▶ Short exercise: Copy the rows beginning at the line that contains "catalogue / barcode: US 278731" and ending after the line that contains "collector number: 11690", replacing "name author" with "authority" and leaving everything else unchanged.

▶ Exercise material:
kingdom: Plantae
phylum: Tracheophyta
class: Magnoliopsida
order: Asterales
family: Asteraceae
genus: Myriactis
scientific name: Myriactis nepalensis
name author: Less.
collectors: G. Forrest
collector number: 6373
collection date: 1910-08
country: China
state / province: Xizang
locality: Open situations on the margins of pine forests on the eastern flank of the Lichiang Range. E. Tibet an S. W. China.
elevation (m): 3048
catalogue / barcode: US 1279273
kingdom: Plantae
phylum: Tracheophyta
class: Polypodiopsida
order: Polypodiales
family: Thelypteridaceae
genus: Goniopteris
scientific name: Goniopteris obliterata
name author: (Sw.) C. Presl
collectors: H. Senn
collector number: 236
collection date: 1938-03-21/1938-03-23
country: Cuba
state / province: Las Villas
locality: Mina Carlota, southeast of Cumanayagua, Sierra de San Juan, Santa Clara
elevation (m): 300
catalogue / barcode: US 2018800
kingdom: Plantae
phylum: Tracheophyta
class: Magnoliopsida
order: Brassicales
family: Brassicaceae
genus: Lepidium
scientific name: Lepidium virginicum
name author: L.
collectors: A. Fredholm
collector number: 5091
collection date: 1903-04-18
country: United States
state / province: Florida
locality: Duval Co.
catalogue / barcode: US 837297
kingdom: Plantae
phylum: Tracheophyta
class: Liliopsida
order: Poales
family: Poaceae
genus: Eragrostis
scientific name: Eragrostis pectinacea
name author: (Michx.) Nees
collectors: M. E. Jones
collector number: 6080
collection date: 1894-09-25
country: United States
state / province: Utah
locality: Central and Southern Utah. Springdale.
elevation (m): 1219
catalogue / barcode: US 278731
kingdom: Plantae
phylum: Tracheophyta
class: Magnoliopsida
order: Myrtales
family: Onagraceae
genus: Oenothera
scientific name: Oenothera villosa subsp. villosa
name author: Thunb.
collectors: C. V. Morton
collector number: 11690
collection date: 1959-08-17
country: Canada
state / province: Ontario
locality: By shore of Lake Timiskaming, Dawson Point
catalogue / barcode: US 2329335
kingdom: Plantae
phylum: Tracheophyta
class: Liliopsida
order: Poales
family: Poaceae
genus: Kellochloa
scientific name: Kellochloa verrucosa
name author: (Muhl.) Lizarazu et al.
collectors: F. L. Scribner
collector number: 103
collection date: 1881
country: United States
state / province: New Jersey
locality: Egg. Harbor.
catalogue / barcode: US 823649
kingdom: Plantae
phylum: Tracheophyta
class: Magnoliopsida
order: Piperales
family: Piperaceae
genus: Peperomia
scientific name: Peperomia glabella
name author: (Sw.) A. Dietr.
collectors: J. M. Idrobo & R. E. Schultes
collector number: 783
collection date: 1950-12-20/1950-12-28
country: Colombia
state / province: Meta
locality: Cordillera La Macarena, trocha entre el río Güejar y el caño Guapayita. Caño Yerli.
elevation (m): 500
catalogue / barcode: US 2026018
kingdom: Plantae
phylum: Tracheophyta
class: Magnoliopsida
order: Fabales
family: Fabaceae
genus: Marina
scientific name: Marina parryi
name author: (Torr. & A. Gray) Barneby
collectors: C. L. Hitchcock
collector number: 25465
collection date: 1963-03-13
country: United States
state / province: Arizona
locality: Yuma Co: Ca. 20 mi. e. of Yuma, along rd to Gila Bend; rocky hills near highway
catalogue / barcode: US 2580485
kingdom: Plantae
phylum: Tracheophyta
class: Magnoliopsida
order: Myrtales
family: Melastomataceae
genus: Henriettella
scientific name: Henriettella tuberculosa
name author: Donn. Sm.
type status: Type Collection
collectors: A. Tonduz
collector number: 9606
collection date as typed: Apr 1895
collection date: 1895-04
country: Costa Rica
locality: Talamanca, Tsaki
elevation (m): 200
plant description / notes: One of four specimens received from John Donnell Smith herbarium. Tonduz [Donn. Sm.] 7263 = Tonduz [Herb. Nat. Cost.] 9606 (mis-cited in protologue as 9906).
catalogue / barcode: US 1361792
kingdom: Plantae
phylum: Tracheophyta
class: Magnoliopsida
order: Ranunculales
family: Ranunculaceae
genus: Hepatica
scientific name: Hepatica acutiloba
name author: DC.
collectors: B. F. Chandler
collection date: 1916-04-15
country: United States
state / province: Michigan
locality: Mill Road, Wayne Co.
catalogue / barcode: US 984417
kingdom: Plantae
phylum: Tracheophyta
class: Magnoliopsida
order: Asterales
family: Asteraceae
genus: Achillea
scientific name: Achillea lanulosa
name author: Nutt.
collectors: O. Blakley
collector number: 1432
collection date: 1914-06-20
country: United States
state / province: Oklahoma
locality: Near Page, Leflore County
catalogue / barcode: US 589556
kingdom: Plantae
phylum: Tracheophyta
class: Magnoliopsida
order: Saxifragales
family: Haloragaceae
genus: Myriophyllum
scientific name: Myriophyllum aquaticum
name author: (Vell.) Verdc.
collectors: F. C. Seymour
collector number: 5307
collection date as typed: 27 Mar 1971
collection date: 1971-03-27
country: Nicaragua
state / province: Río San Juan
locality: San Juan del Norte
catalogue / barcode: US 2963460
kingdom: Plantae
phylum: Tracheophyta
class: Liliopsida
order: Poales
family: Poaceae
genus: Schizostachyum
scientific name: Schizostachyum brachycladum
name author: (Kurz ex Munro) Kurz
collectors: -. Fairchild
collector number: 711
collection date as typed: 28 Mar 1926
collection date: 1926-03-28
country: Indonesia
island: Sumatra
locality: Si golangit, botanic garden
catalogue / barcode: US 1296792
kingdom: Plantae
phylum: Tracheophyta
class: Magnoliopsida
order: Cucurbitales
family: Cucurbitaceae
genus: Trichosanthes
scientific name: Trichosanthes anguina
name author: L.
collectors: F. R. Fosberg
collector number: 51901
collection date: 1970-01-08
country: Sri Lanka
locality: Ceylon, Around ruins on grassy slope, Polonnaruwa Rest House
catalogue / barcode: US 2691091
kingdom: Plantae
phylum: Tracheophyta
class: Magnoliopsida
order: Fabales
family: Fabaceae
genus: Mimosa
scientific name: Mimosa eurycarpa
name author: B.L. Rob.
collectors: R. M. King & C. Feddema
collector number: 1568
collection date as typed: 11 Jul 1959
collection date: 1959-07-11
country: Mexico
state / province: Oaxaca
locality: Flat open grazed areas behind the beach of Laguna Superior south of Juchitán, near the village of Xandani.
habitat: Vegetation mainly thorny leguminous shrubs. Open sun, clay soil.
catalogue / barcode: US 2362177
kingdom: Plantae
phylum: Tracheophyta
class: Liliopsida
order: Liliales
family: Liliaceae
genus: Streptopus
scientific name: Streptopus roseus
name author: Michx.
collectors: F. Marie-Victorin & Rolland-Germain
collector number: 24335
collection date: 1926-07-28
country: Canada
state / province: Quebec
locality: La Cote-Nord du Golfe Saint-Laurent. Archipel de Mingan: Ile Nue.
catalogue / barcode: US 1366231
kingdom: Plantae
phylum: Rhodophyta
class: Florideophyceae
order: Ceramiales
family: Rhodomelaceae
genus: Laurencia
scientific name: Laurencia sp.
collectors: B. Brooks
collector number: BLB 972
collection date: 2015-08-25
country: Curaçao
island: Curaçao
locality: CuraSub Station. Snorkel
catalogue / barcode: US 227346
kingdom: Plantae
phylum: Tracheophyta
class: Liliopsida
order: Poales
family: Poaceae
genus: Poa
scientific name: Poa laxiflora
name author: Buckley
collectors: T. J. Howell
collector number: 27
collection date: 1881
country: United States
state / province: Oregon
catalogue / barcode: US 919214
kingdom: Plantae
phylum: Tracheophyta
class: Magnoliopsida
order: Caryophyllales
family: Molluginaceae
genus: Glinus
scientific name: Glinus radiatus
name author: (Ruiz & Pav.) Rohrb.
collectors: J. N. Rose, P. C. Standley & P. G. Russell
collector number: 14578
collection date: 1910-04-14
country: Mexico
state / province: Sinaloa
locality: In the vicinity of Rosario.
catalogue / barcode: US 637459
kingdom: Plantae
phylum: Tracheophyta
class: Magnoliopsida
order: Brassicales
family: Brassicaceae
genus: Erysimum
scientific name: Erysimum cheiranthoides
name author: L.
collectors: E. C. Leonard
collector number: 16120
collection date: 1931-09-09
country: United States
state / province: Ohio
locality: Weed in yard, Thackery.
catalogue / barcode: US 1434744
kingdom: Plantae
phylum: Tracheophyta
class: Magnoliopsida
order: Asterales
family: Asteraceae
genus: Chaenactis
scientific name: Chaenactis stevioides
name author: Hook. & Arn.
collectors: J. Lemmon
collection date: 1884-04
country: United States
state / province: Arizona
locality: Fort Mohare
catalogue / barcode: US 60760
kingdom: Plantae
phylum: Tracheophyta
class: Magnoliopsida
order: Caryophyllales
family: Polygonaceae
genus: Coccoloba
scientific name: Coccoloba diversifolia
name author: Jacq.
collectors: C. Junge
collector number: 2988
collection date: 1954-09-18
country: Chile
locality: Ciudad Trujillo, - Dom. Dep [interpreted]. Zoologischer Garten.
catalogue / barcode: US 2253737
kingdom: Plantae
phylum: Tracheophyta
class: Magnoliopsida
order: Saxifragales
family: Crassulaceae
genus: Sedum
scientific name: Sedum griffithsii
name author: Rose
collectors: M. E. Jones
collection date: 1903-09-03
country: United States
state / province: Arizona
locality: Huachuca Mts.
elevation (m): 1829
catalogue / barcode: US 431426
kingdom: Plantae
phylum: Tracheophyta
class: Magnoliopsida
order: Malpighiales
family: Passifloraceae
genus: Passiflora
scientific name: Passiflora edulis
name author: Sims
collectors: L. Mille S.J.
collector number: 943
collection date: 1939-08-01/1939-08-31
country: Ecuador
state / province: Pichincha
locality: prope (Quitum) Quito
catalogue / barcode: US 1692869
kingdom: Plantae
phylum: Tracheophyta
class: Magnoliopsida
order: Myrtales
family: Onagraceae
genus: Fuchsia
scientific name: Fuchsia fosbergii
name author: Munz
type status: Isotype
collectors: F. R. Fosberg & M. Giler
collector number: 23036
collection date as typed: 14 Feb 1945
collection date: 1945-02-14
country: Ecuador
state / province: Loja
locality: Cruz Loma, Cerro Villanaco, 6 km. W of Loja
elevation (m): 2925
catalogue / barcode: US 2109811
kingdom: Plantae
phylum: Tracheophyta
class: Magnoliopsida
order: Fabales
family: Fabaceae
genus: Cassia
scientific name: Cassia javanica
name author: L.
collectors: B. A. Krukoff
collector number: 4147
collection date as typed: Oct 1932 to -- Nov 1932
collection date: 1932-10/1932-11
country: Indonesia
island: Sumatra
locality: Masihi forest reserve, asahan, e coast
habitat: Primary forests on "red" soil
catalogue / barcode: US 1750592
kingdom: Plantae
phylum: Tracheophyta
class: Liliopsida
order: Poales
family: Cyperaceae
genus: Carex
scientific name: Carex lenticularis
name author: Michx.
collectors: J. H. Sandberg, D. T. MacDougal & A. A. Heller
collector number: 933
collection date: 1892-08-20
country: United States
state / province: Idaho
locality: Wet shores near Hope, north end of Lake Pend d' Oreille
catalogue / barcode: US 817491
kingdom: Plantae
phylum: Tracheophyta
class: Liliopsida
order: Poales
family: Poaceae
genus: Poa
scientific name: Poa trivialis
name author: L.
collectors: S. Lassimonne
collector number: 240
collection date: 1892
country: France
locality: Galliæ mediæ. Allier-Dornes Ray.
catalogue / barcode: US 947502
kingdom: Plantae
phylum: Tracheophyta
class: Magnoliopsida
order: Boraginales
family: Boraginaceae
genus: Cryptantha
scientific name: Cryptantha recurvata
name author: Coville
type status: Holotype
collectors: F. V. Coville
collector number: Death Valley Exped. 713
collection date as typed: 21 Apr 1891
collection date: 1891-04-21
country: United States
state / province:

▶ The output:
catalogue / barcode: US 278731
kingdom: Plantae
phylum: Tracheophyta
class: Magnoliopsida
order: Myrtales
family: Onagraceae
genus: Oenothera
scientific name: Oenothera villosa subsp. villosa
authority: Thunb.
collectors: C. V. Morton
collector number: 11690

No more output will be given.